The Ultimate Radar: Your Mind

               To extend our horizons, we must get up on the highest hill around and look out as far as we can. We should look east, west, north, and south. We should look up. But we must also look down—at our village, at our own house, at our friends and family. All are potential sources of ideas and information. The more landscapes we know, the more scenery we see, the stronger our vision will be. We should try to travel as far as we can in every direction — into our own souls, backward through time, and physically to neighboring towns, states, and countries.

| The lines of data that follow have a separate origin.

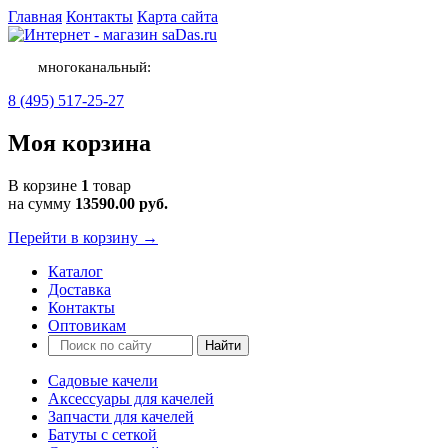
Главная
Контакты
Карта сайта
многоканальный:
8 (495) 517-25-27
Моя корзина
В корзине
1
товар
на сумму
13590.00 руб.
Перейти в корзину →
Каталог
Доставка
Контакты
Оптовикам
Садовые качели
Аксессуары для качелей
Запчасти для качелей
Батуты с сеткой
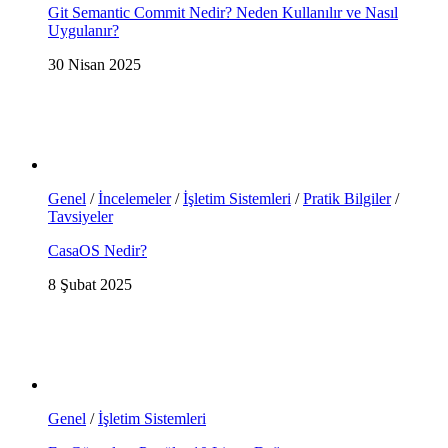
Git Semantic Commit Nedir? Neden Kullanılır ve Nasıl
Uygulanır?
30 Nisan 2025
Genel
/
İncelemeler
/
İşletim Sistemleri
/
Pratik Bilgiler
/
Tavsiyeler
CasaOS Nedir?
8 Şubat 2025
Genel
/
İşletim Sistemleri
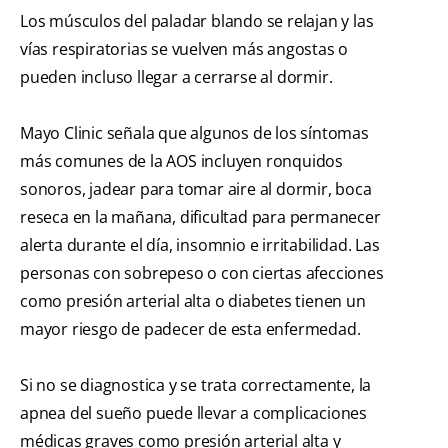
Los músculos del paladar blando se relajan y las
vías respiratorias se vuelven más angostas o
pueden incluso llegar a cerrarse al dormir.
Mayo Clinic señala que algunos de los síntomas
más comunes de la AOS incluyen ronquidos
sonoros, jadear para tomar aire al dormir, boca
reseca en la mañana, dificultad para permanecer
alerta durante el día, insomnio e irritabilidad. Las
personas con sobrepeso o con ciertas afecciones
como presión arterial alta o diabetes tienen un
mayor riesgo de padecer de esta enfermedad.
Si no se diagnostica y se trata correctamente, la
apnea del sueño puede llevar a complicaciones
médicas graves como presión arterial alta y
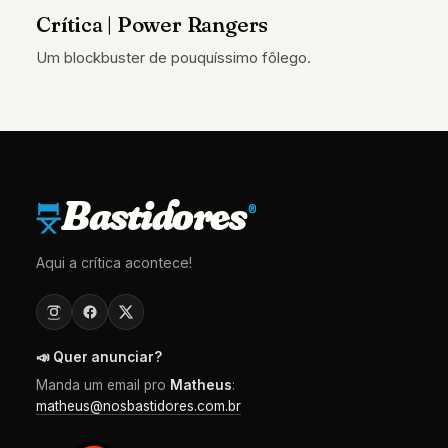
Crítica | Power Rangers
Um blockbuster de pouquíssimo fôlego.
Bastidores
®
Aqui a crítica acontece!
📣 Quer anunciar?
Manda um email pro
Matheus
:
matheus@nosbastidores.com.br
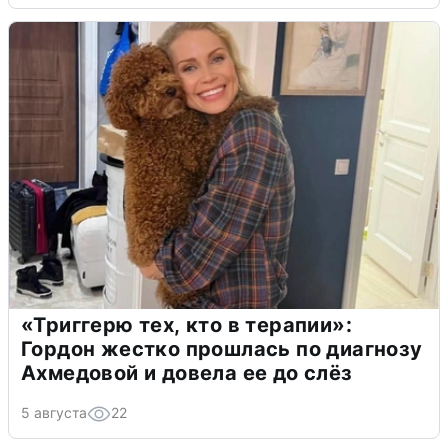
«Триггерю тех, кто в терапии»:
Гордон жестко прошлась по диагнозу
Ахмедовой и довела ее до слёз
5 августа
22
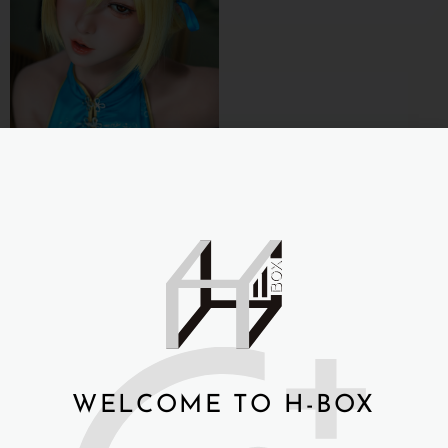
娃娃學姐(Dollsenior)
160cm 水尺葵 全矽膠
NT$
67,000
詳細資訊 →
WELCOME TO H-BOX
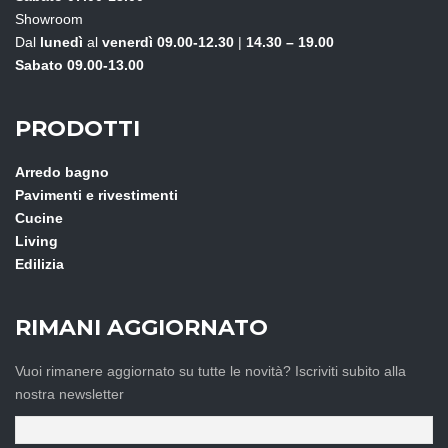
Showroom
Dal
lunedì
al
venerdì
09.00-12.30
|
14.30 – 19.00
Sabato 09.00-13.00
PRODOTTI
Arredo bagno
Pavimenti e rivestimenti
Cucine
Living
Edilizia
RIMANI AGGIORNATO
Vuoi rimanere aggiornato su tutte le novità? Iscriviti subito alla
nostra newsletter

As we look, travel, and explore, we should try to leave our emotions and biases behind. Every person on earth has his own favorite hobbies, interests, and passions. But if we momentarily suspend our own tastes, maybe we will discover new ones; maybe we will see things in a new light. The human mind is a powerful antenna, maybe the best radar ever created. It is capable of receiving and processing vast quantities of information. It can handle a lot more than we ever ask of it. Keep your antenna turned on.
 
 The Power of Serendipity and Browsing
 

             Remember, in your search for answers, that the answer is almost never where you expect it to be or where you are looking for it. The history books and the company profiles at Hoover’s are full of stories of accidental discoveries that gave rise to great innovations — and often created great fortunes. It is difficult to exaggerate the power of serendipity:

  • In the early 1950s, George de Mestral went for walk in the Swiss woods and came home with burrs in his socks. He invented Velcro.
  • Percy Spencer was working in the microwave labs at Raytheon in 1946 when the Hershey bar in his pocket melted. He invented the microwave oven.
  • Pierre Omidyar’s fiancée collected and traded Pez candy dispensers. In 1995 this led him to start a website called Auction Web. Today that company is called eBay.
Having an open mind means always exploring — everywhere, all the time, and in multiple dimensions. Listen to every kind of music. Try every type of food. Go to a variety of movies. Read books from every shelf in your local bookstore or library. Go to another industry’s convention. Don’t say, “I’m not interested in going there,” if you haven’t been there.
One of the great risks of the Internet Age is the fact we can do our research with surgical precision. Online service providers offer customized services — such as a newspaper personalized to cover only my hobbies, my sports, my stocks, my news. But how did we ever discover our hobbies, our sports, our stocks, and our interests, except by stumbling across them? We did not know to look for them when we first found them. How much have we discovered by browsing an old-fashioned ink-on-paper newspaper and glimpsing a headline about some subject we had never heard of?
Today’s automated dictionaries let us look up a word like scone without wasting time on other words. But flipping the pages in a traditional dictionary might also lead us to discover the meanings of sclaff (to strike the ground with the golf club before contacting the ball), scoliosis (curvature of the spine), and sconce (a decorative wall bracket for candles).
I love buying books on Amazon. The website suggests other books I might like, sometimes as perceptively as an intelligent bookstore clerk. But if I bought my books only through Amazon, I would miss that bargain table at my local bookstore’s front door, the tables devoted to James Dean’s birthday, the anniversary of the invention of aspirin, and African-American history. I’d miss all those books that I need, but which I had no idea I needed — all those ideas that I might otherwise never have stumbled across.
Of course, we must use the latest tools and take advantage of their power. But if we put our minds on cruise control all the time, we have no reason to expect they will remember how to work. Southwest Airlines, among the safest airlines on earth, is one of the few that requires pilots to land planes manually; most airlines use automated landing systems. They probably have the right idea. We must stay in touch. We must keep our minds, our eyes, and our mental muscles toned up. We must be strong enough “mental swimmers” to resist the tides of thought that sweep away all around us (or at least their minds).